Happy Birthday Haylee
July 16, 2008
Two days ago I was sobbing over this keyboard, delighting in the emotion that I was feeling but unable to finish a single task because of it. I began to write a post but only made it halfway through paragraph two. There was so much I wanted to say but the emotional flash flood that was occurring inside my skin was just too much for me to explain. So I waited for the storm to pass and finished it, albeit two days late:
On this day, twelve years ago, I became a mother. I was nineteen years old and yes, I knew exactly how life altering it would be. I knew I never wanted to have kids. I knew that becoming pregnant was an act of negligence. People said I was nowhere near responsible enough to be a parent and I knew that too. But somewhere between my water breaking in my hovel of an apartment and being admitted into the maternity ward, I realized that I could not only overcome this obstacle, I was going to bull doze it with a mother fucking monster truck.
I gave birth toHaylee The Magnificent after 22 hours of hard labor without my mother there for me, without a loving husband and without uttering one god-dammed cuss word. It was obvious that Haylee was starting her job as mediator and care-taker from her Day 1.
If it weren’t for her I would have felt completely alone. Sure there were lots of familiar faces present but there was no one there that could be on my level, completely, and reach me in those dark crevices that I tend to lurk in.
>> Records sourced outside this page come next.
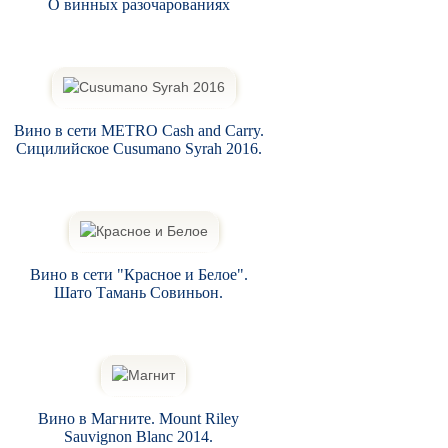
О винных разочарованиях
Вино в сети METRO Cash and Carry.
Сицилийское Cusumano Syrah 2016.
Вино в сети "Красное и Белое".
Шато Тамань Совиньон.
Вино в Магните. Mount Riley
Sauvignon Blanc 2014.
But she found me there and together we worked hard to bring her into this world.
Once she made her grand entrance into the cold hospital room she never cried. She was unlike any other baby I had ever met. She dominated the baby nation with her stoic demeanor and superior tolerance. Most babies would scream until their tonsils bled if they heard a dog bark or an air horn at a loud football game. But Haylee would lift her chin and spit baby drool on them in disgust. She was perfection with icing on top. The day that her ear drums burst because of a nasty ear infection was the first time she ever got fussy and I was so scared because it was so unlike her. And although the pain must have been excruciating she calmed down to look at the rain while I comforted her on the porch. Through all her years she has been my Magnificent.
Some day she’s going to grow up and and she will need me less and less, but I will never stop needing her.